• TASK INSTRUCTIONS
Return every one of the entries below word for word, leaving each line unchanged.

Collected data
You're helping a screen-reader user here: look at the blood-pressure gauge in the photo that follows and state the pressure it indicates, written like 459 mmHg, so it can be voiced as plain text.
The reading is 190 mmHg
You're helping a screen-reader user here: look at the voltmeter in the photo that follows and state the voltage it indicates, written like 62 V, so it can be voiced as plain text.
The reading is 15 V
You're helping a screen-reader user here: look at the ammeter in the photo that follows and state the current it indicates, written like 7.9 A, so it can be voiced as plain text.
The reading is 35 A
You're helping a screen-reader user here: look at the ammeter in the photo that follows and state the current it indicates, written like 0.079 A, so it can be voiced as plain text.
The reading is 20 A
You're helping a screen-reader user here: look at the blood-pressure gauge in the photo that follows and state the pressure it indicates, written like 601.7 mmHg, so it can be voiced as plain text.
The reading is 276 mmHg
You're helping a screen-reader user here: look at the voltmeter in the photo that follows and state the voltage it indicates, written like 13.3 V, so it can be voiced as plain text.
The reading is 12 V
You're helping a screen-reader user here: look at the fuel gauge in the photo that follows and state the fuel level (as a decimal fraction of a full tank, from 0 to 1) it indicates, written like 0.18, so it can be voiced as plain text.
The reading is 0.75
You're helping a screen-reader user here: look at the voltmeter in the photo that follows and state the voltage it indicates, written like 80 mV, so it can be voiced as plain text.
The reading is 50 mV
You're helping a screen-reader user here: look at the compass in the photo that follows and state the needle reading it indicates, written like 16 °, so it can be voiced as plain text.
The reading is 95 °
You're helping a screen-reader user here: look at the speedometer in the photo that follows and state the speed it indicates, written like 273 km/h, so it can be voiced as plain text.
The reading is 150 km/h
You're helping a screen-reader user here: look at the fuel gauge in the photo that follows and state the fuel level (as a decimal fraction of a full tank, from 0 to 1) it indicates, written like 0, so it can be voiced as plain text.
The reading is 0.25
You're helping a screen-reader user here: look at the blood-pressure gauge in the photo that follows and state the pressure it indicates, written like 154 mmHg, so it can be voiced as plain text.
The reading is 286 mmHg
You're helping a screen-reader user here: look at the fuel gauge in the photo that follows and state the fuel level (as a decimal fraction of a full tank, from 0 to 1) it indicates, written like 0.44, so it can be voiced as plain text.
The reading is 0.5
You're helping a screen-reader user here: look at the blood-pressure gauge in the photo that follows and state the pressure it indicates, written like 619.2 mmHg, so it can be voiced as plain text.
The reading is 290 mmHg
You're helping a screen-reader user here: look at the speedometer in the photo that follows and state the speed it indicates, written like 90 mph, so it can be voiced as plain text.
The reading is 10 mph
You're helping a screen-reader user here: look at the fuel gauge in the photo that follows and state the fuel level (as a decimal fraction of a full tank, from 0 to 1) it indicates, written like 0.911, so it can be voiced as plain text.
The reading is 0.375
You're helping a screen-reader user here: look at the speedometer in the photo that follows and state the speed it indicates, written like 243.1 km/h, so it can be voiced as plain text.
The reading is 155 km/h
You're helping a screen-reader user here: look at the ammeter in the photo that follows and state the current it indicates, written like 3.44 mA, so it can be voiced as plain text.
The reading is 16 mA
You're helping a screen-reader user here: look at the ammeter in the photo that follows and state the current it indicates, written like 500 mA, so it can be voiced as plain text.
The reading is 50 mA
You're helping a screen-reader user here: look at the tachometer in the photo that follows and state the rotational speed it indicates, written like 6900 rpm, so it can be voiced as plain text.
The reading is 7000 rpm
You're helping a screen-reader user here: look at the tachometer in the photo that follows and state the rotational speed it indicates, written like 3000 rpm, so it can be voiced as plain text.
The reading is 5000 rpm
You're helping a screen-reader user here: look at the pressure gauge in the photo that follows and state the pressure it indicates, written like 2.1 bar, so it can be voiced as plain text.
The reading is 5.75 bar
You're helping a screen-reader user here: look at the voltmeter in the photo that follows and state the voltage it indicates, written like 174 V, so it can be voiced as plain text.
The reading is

• ANSWER SECTION
You're helping a screen-reader user here: look at the blood-pressure gauge in the photo that follows and state the pressure it indicates, written like 459 mmHg, so it can be voiced as plain text.
The reading is 190 mmHg
You're helping a screen-reader user here: look at the voltmeter in the photo that follows and state the voltage it indicates, written like 62 V, so it can be voiced as plain text.
The reading is 15 V
You're helping a screen-reader user here: look at the ammeter in the photo that follows and state the current it indicates, written like 7.9 A, so it can be voiced as plain text.
The reading is 35 A
You're helping a screen-reader user here: look at the ammeter in the photo that follows and state the current it indicates, written like 0.079 A, so it can be voiced as plain text.
The reading is 20 A
You're helping a screen-reader user here: look at the blood-pressure gauge in the photo that follows and state the pressure it indicates, written like 601.7 mmHg, so it can be voiced as plain text.
The reading is 276 mmHg
You're helping a screen-reader user here: look at the voltmeter in the photo that follows and state the voltage it indicates, written like 13.3 V, so it can be voiced as plain text.
The reading is 12 V
You're helping a screen-reader user here: look at the fuel gauge in the photo that follows and state the fuel level (as a decimal fraction of a full tank, from 0 to 1) it indicates, written like 0.18, so it can be voiced as plain text.
The reading is 0.75
You're helping a screen-reader user here: look at the voltmeter in the photo that follows and state the voltage it indicates, written like 80 mV, so it can be voiced as plain text.
The reading is 50 mV
You're helping a screen-reader user here: look at the compass in the photo that follows and state the needle reading it indicates, written like 16 °, so it can be voiced as plain text.
The reading is 95 °
You're helping a screen-reader user here: look at the speedometer in the photo that follows and state the speed it indicates, written like 273 km/h, so it can be voiced as plain text.
The reading is 150 km/h
You're helping a screen-reader user here: look at the fuel gauge in the photo that follows and state the fuel level (as a decimal fraction of a full tank, from 0 to 1) it indicates, written like 0, so it can be voiced as plain text.
The reading is 0.25
You're helping a screen-reader user here: look at the blood-pressure gauge in the photo that follows and state the pressure it indicates, written like 154 mmHg, so it can be voiced as plain text.
The reading is 286 mmHg
You're helping a screen-reader user here: look at the fuel gauge in the photo that follows and state the fuel level (as a decimal fraction of a full tank, from 0 to 1) it indicates, written like 0.44, so it can be voiced as plain text.
The reading is 0.5
You're helping a screen-reader user here: look at the blood-pressure gauge in the photo that follows and state the pressure it indicates, written like 619.2 mmHg, so it can be voiced as plain text.
The reading is 290 mmHg
You're helping a screen-reader user here: look at the speedometer in the photo that follows and state the speed it indicates, written like 90 mph, so it can be voiced as plain text.
The reading is 10 mph
You're helping a screen-reader user here: look at the fuel gauge in the photo that follows and state the fuel level (as a decimal fraction of a full tank, from 0 to 1) it indicates, written like 0.911, so it can be voiced as plain text.
The reading is 0.375
You're helping a screen-reader user here: look at the speedometer in the photo that follows and state the speed it indicates, written like 243.1 km/h, so it can be voiced as plain text.
The reading is 155 km/h
You're helping a screen-reader user here: look at the ammeter in the photo that follows and state the current it indicates, written like 3.44 mA, so it can be voiced as plain text.
The reading is 16 mA
You're helping a screen-reader user here: look at the ammeter in the photo that follows and state the current it indicates, written like 500 mA, so it can be voiced as plain text.
The reading is 50 mA
You're helping a screen-reader user here: look at the tachometer in the photo that follows and state the rotational speed it indicates, written like 6900 rpm, so it can be voiced as plain text.
The reading is 7000 rpm
You're helping a screen-reader user here: look at the tachometer in the photo that follows and state the rotational speed it indicates, written like 3000 rpm, so it can be voiced as plain text.
The reading is 5000 rpm
You're helping a screen-reader user here: look at the pressure gauge in the photo that follows and state the pressure it indicates, written like 2.1 bar, so it can be voiced as plain text.
The reading is 5.75 bar
You're helping a screen-reader user here: look at the voltmeter in the photo that follows and state the voltage it indicates, written like 174 V, so it can be voiced as plain text.
The reading is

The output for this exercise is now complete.